His had soldered copper pipes inside that anti freeze ran thru and went to two car radiators at each end of his shop.
they had blowers electric car fans controlled by heat senceing as on a car. He also had a big block of steel in the rear part and used a drip tank once he had a wood fire going to switch to used motor oil.

Worked great.

That 275 gallon tank to stove looks really nice. I have a couple tanks and should make a shop so I would need a stove and use one of them.

:D Al
 
Jims Idea was the oil above in a tank would drop a drip of oil on to the block of hot steel and splatter as it burned. Of course he used enough to know just where to set the valve to time the drips just right. He may have also installer a second valve to turn the oil fully off and left the drip valve set.
He was the smartest macanial cookie I have every know to think and design some thing and build it.

He had contracts for most of the bussinesses in town and many home owner contracts also to remove snow from parking lots and drive ways with his artuclted home built snow blower.

:D Al
 
Trying to visualize why? I guess I’m just used to air fed Waiste oil burners. Does anyone have a picture of a drip burner?

Drip oil onto the preheated metal.
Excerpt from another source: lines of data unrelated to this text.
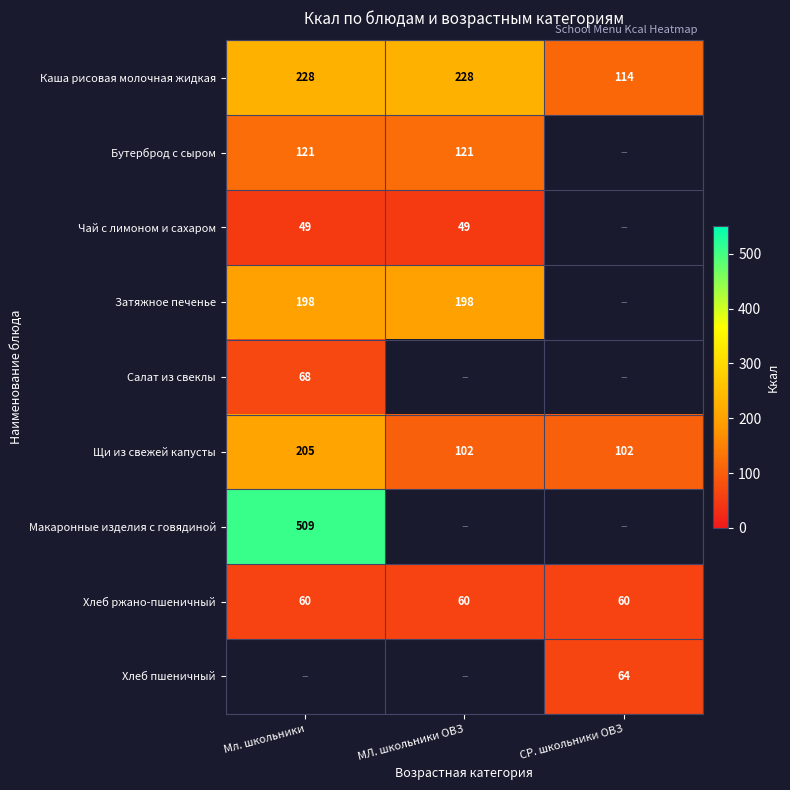

What is the spread (max minus min) of values at Мл. школьники?

459.8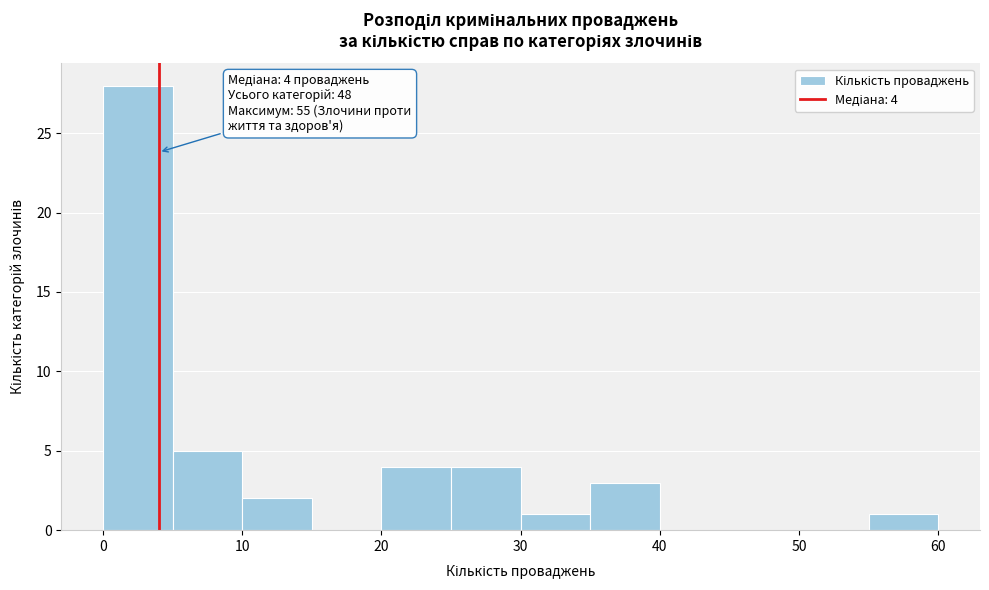

Over which range of the x-axis is the bar tallest?

0 to 5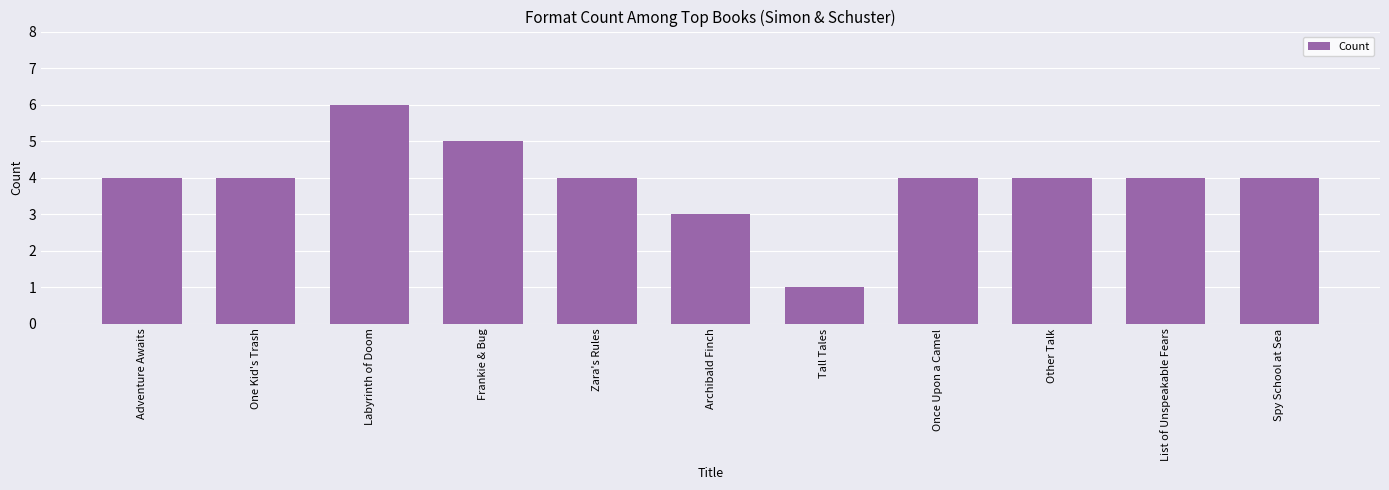

How many categories are shown in the chart?

11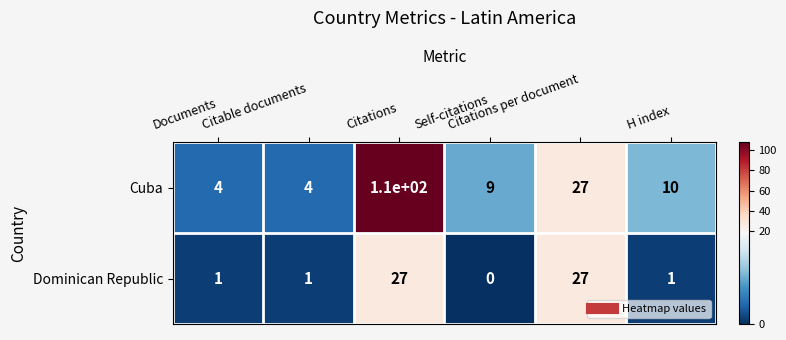

List the series in order of their peak value, highest first.

Cuba, Dominican Republic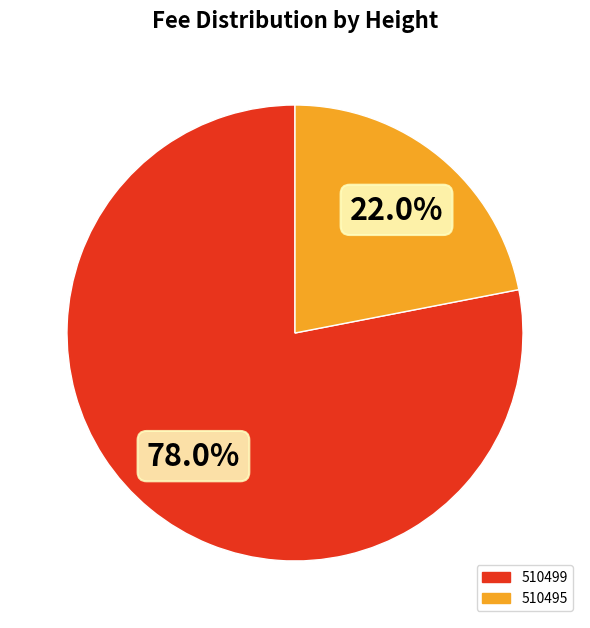

Is it true that 510495 is 22% of the pie?

True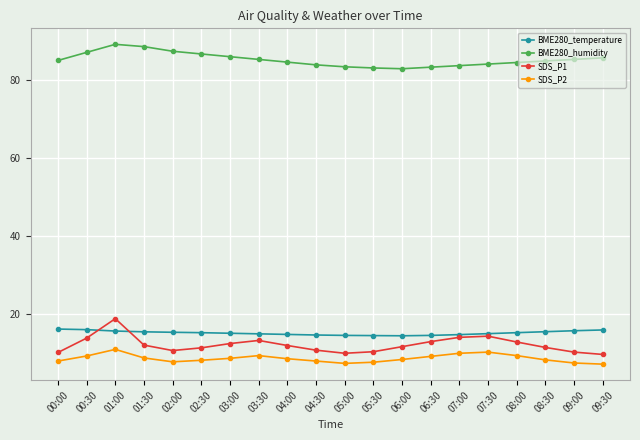

Is the value of SDS_P2 at 07:00 greater than the value of BME280_temperature at 03:00?

No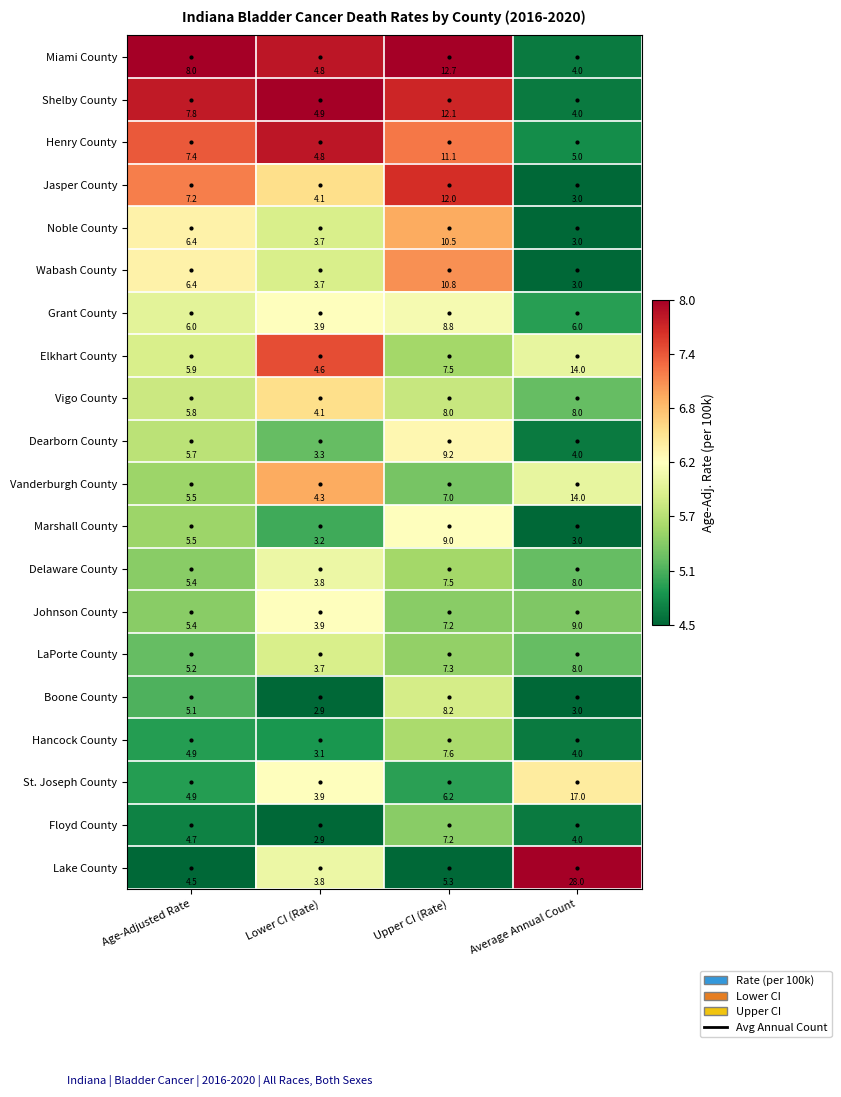

Between Age-Adjusted Rate and Lower CI (Rate), which series saw the biggest shift?

Miami County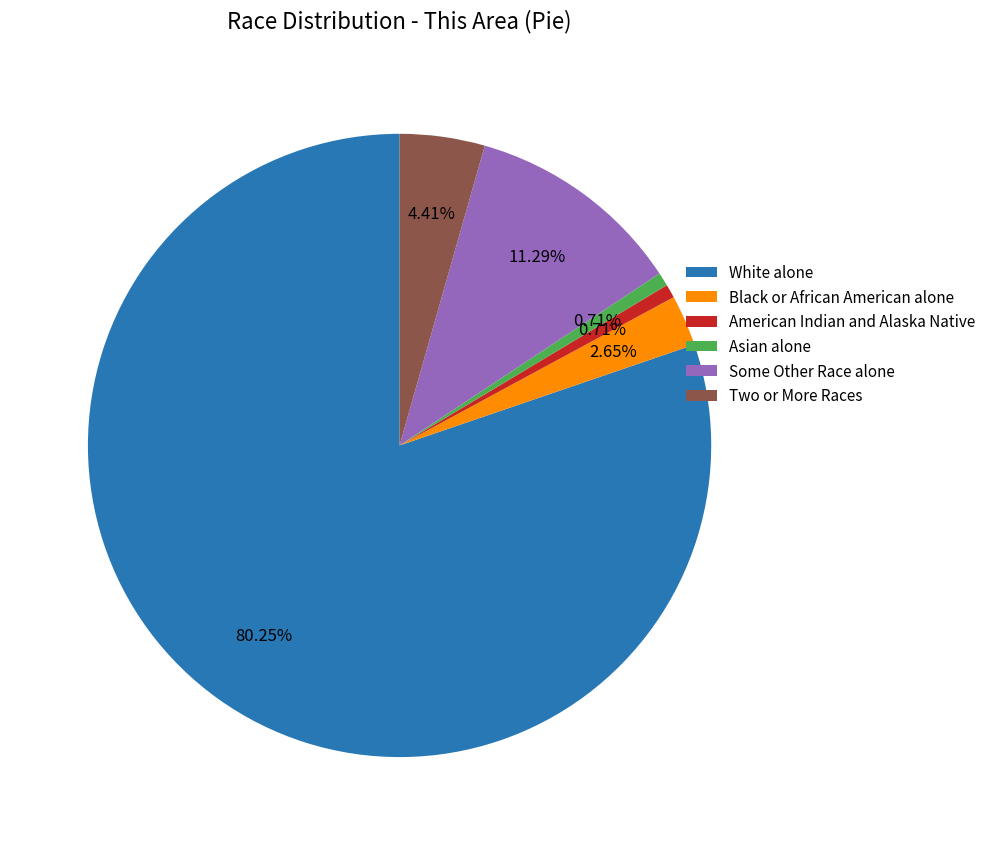

Which slice is the largest?

White alone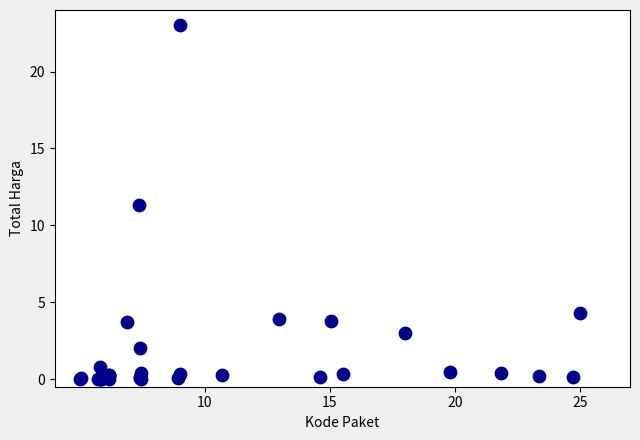

What Y value in the scatter plot is closest to 11?

11.3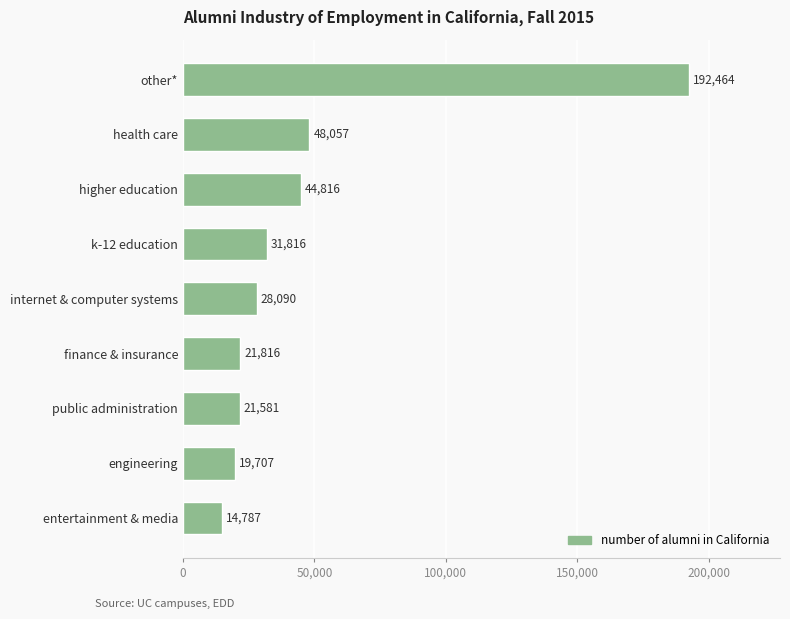

The chart shows a value of 31816 at k-12 education. True or false?

True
The chain acted as a heat sink. It would spatter as it hit and flow over the hot chain and vaporize. Once in a blue moon take it out and shake off the chain and clean out the brake drum.

As mentioned, getting the drip rate right for the heat is tricky especially with used oil, crud and viscosity.

Not sure if wrapping copper drip tube around the flue helps or hurts. Straight line cleans out easier if it gets curded up.
 
In my younger days I worked in a garage that had 1-commercially made waste oil burner and 1-DIY as described. The factory made burned more efficient but was a PITA to clean weekly, start and keep going on cruddy used out. The DIY had to be watched to make sure you didn't melt out the back. It turned cherry red a time or two. You also don't want to swamp out the bottom with excess oil.